Klopp als Rangnick 2.0?
Doch Klopps Aufgabe wird noch intensiver. Er soll das strauchelnde Erfolgsmodell auf eine neue Stufe heben, soll als eine Art Rangnick 2.0 der Mastermind hinter der RB-DNA werden. Klopp soll seine Fußball-Philosophie in den RB-Kosmos implementieren. Das globale Netz mit Klubs in Leipzig, Salzburg, Brasilien, New York und Japan muss enger und besser verwoben, Talente müssen besser gefördert werden. Noch hat sich kein Spieler aus Brasilien oder New York langfristig in Leipzig durchsetzen können. Und auch die bisher verlässliche Talentschmiede in Salzburg stockte zuletzt.
Hinzu kommt die sportliche Situation. Die Mozartstädter wurde im Sommer als Serienmeister entthront, ist aktuell sogar nur Fünfter. Leipzig ist chancenlos im deutschen Meister-Rennen, in der Champions League sogar schon ausgeschieden. Der Job von Marco Rose soll aber nicht wackeln, Klopp stärkte Leipzigs Coach den Rücken. "Von Jürgen gab es absoluten Support in Sachen Marco Rose", sagte Red Bulls Geschäftsführer Oliver Mintzlaff.
Red Bull hofft auf Klopp-Effekt
Klopp wurde zudem nicht als Feuerwehrmann geholt, wenn es beim Premium-Klub des Netzwerks mal brennt. Er soll sich explizit um die großen Zusammenhänge kümmern, beratend und steuernd agieren, statt selbst an der Seitenlinie zu stehen. Dass New York im Finale der Major League Soccer stand, war indes nicht mehr als ein "nice to have". Spannend wird die Entwicklung der Beteiligungen an Leeds United und dem Paris FC.
Die Verpflichtung von Klopp gilt derweil als strategisches Meisterstück des Getränkekonzerns. Red Bull verkauft etwa zwölf Milliarden Dosen pro Jahr und damit auch immer ein Lebensgefühl. Da passt Klopp als Über-Sympathieträger bestens hinein. Der Marketing-Effekt ist dennoch eher Beifang des Deals. Zeit zum Skifahren wird Klopp jedoch künftig wohl selten haben. Sein Terminkalender wird voll und zunächst von Antrittsbesuchen geprägt sein. Am 14. Jänner soll nach aktuellem Stand die Vorstellung im Salzburger Hangar 7 vor Hunderten Journalisten stattfinden.
»Es ist eine Fußballidee und keine Geldidee«
Bleiben werden wohl aber die Anti-RB-Proteste. Der jüngste Aufreger ist nicht einmal einen Monat her. In Kiel hielten es einige Fans für eine gute Idee, unter anderem Klopps Konterfei mit einem Fadenkreuz zu versehen und ihn als Totengräber des Fußballs zu bezeichnen. In der Vergangenheit zeigte Klopp Verständnis für das Modell Red Bull und äußerte sich ausdrücklich lobend über Leipzig. "Die ganze Idee ist eine Fußballidee und keine Geldidee. Ich mag das, ehrlich gesagt", meinte der Coach.

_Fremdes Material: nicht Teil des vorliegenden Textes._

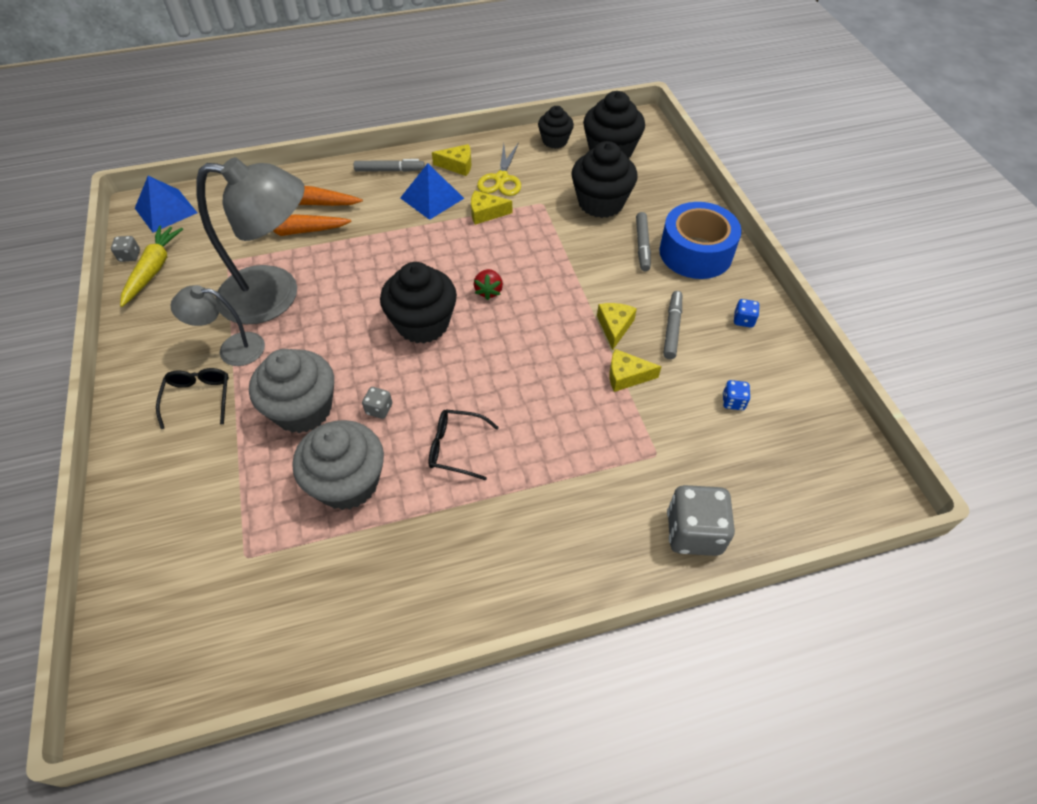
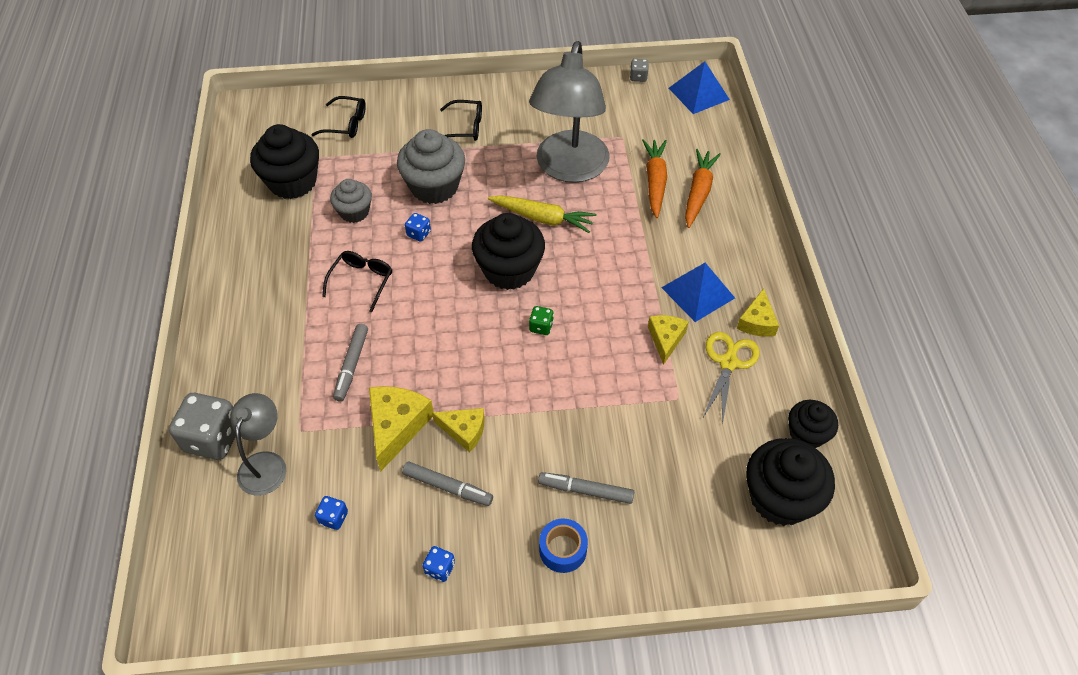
camera: 100 degrees right, 0 degrees up
yellow carrot [120,226,183,307] -> yellow carrot moved to [488,195,597,233]
grey lamp [171,285,265,366] -> grey lamp moved to [230,393,286,496]
grey cupcake [292,420,384,510] -> grey cupcake [330,179,372,223], size x0.60
grey marker [354,159,425,172] -> grey marker moved to [333,324,368,402]
grey dice [362,387,392,419] -> blue dice [405,213,431,241]
red strawberry [474,269,503,300] -> green dice [529,306,554,335]
yellow scissors [477,142,521,196] -> yellow scissors turned 90 degrees clockwise [703,332,760,425]
black cupcake [571,141,638,218] -> black cupcake moved to [250,124,319,199]
yellow cheese [609,349,662,392] -> yellow cheese [369,386,434,472], size x1.56
blue tape [659,202,742,279] -> blue tape [539,519,588,573], size x0.51
none -> black glasses [311,96,366,138]

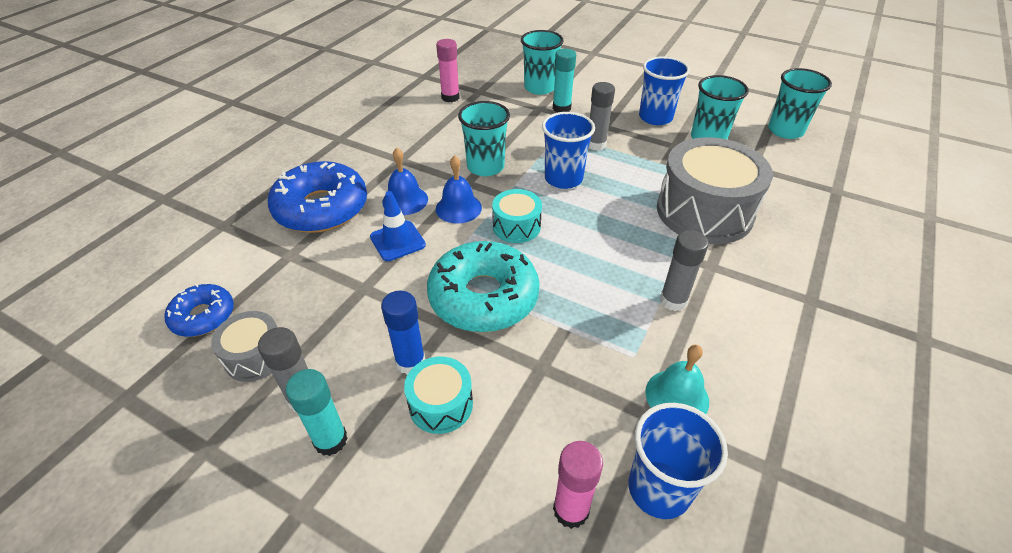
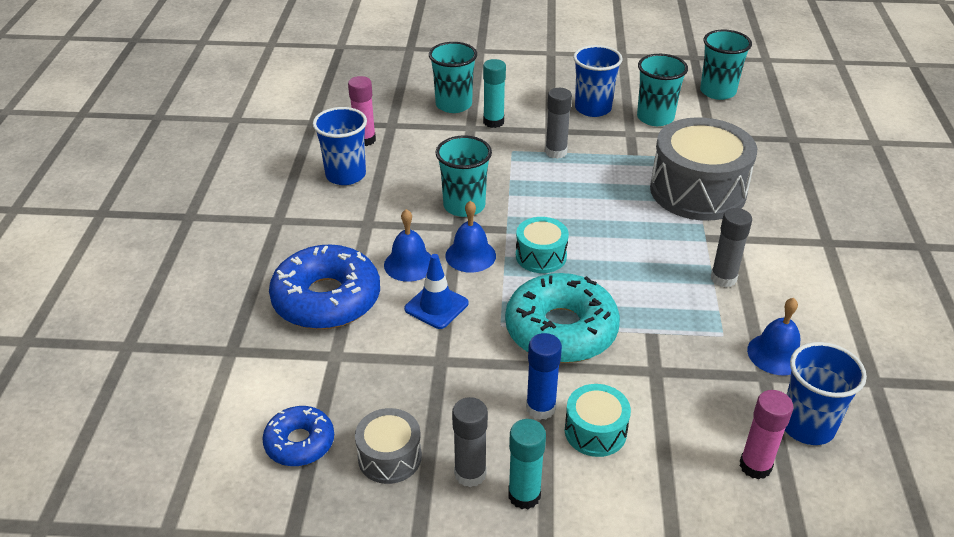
camera: 25 degrees left, 5 degrees down
blue cup [542,112,595,189] -> blue cup moved to [313,107,367,185]
turquoise bell [645,345,709,414] -> blue bell [747,298,800,375]

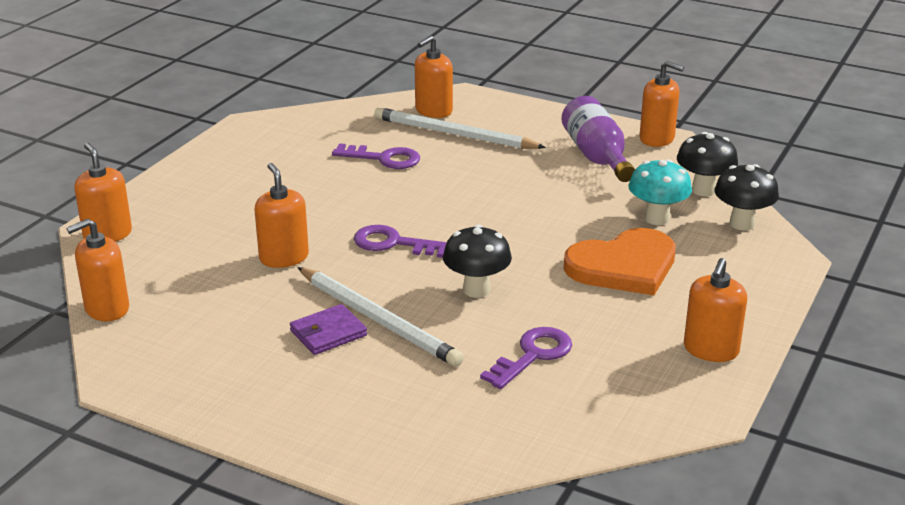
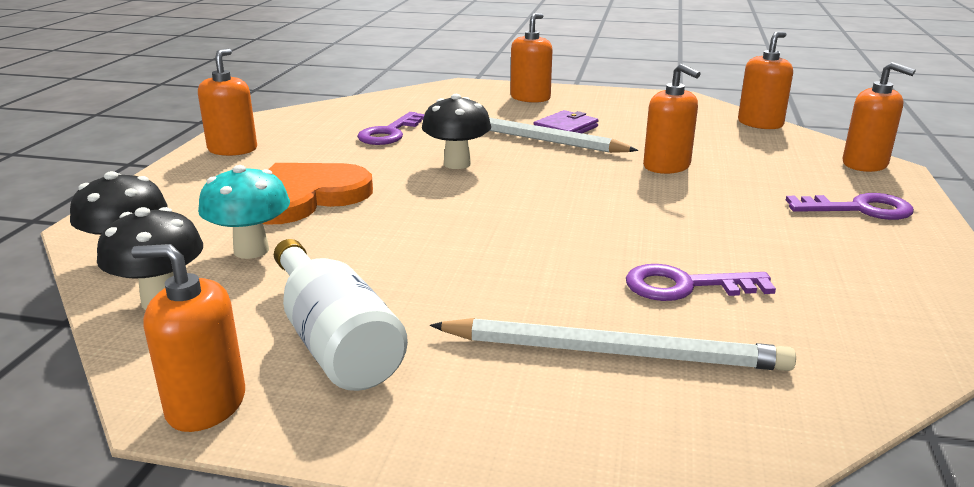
camera: 165 degrees right, 5 degrees down
purple key [354,225,447,258] -> purple key moved to [786,193,914,220]
orange soap dispenser [415,36,453,118] -> orange soap dispenser moved to [510,13,552,103]
purple bottle [561,96,635,182] -> white bottle [274,239,408,391]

In Fußballkreisen wird das Modell von Red Bull ohnehin weniger kritisch gesehen als von Fans. "Wir können mal die Menschen in Leipzig fragen, wie sie das finden. Ich glaube, dass da wirklich was Großes aufgebaut wurde und RB für die Region sehr wichtig ist", sagte der deutsche Ex-Weltmeister Philipp Lahm dem "Kicker". "Leipzig hat sich etabliert, aber macht nicht den nächsten Schritt. Dann jemanden wie Jürgen Klopp zu holen, der den Weg zum nächsten Schritt kennt - das kann funktionieren!"